**Records to use:**
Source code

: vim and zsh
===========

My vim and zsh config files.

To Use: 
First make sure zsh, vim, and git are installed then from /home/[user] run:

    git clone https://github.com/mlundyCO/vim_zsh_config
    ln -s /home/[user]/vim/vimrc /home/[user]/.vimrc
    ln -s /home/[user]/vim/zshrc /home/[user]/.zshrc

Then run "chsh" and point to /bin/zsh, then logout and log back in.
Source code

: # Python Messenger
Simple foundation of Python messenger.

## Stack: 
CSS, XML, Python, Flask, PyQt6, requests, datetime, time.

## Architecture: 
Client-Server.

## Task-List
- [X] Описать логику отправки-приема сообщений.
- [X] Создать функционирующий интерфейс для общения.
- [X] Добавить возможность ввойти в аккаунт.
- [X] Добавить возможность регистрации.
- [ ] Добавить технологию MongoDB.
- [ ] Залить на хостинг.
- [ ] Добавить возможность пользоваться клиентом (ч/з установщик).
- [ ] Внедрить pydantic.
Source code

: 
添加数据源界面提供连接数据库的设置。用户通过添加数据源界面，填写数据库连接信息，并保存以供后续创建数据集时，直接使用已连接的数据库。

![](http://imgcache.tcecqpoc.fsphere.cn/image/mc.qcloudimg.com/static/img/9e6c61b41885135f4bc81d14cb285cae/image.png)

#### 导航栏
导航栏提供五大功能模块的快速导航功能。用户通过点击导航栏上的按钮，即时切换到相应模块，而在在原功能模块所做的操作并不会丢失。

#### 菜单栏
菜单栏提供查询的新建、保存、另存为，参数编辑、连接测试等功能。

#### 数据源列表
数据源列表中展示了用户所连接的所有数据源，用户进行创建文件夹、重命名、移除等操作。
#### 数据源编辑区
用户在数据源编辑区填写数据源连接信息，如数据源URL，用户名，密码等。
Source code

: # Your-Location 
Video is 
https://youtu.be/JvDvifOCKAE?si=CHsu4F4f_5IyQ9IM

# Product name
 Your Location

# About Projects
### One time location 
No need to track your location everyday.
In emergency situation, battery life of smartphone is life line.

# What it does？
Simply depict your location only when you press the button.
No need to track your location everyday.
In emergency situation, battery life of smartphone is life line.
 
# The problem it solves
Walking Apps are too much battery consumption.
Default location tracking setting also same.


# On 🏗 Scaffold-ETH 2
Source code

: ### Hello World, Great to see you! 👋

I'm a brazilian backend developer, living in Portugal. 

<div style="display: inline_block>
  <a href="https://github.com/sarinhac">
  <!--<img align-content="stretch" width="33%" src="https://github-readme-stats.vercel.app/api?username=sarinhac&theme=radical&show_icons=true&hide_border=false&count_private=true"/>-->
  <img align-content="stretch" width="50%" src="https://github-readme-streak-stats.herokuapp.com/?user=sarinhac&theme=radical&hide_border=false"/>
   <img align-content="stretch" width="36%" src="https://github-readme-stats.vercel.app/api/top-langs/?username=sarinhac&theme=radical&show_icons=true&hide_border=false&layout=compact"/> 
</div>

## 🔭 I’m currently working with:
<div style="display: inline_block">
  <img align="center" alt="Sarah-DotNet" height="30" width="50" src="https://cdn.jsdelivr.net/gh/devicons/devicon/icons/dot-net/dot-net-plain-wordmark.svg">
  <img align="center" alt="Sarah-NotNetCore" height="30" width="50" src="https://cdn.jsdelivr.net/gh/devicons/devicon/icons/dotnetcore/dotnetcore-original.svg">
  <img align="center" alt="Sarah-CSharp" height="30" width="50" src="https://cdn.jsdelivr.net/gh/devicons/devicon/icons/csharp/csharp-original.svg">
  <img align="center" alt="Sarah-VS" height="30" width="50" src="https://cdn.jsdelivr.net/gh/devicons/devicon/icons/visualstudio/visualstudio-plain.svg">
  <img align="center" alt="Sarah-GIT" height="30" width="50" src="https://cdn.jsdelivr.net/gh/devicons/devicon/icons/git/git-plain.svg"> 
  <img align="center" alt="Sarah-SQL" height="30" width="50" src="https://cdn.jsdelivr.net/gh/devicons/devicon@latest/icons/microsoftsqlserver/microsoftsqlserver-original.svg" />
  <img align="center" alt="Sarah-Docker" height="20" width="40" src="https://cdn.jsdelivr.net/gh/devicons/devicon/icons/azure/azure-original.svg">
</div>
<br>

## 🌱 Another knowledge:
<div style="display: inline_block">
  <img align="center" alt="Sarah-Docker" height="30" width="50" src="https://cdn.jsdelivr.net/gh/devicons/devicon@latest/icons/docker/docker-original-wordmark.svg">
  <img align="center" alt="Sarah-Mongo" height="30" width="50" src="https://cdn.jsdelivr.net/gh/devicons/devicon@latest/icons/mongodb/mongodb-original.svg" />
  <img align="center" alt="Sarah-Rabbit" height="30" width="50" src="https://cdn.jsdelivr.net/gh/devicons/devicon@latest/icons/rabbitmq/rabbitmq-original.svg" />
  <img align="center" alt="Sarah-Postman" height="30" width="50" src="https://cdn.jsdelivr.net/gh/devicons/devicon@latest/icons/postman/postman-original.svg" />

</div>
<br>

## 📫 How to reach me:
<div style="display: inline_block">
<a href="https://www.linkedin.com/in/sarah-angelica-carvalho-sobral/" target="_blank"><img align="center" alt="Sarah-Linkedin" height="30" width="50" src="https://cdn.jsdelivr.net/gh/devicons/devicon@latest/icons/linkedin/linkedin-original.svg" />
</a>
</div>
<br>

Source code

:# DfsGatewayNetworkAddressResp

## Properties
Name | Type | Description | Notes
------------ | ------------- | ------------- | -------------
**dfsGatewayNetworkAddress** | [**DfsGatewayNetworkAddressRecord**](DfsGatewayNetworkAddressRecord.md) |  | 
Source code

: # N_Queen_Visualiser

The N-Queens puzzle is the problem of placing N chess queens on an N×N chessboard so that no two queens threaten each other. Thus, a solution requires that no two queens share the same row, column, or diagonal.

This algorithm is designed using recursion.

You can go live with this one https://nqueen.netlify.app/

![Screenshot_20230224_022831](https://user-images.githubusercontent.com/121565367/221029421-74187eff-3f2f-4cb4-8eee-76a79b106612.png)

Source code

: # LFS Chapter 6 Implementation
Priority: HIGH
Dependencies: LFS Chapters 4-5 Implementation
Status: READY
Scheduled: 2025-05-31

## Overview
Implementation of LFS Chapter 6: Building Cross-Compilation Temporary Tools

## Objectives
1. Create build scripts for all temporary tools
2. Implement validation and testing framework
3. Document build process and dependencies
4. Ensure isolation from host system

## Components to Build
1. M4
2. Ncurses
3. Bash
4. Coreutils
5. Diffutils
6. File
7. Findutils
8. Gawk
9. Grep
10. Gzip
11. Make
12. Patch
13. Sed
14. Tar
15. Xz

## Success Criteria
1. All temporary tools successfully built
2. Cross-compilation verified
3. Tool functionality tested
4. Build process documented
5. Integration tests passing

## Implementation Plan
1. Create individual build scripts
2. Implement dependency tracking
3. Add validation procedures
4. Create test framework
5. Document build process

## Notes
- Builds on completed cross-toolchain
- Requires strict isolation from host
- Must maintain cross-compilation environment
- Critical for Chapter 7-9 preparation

**Activity:** Please pull out each line of the data above that contains the string "Docker", and copy those lines unchanged.

**Answer to this exercise:**
  <img align="center" alt="Sarah-Docker" height="20" width="40" src="https://cdn.jsdelivr.net/gh/devicons/devicon/icons/azure/azure-original.svg">
  <img align="center" alt="Sarah-Docker" height="30" width="50" src="https://cdn.jsdelivr.net/gh/devicons/devicon@latest/icons/docker/docker-original-wordmark.svg">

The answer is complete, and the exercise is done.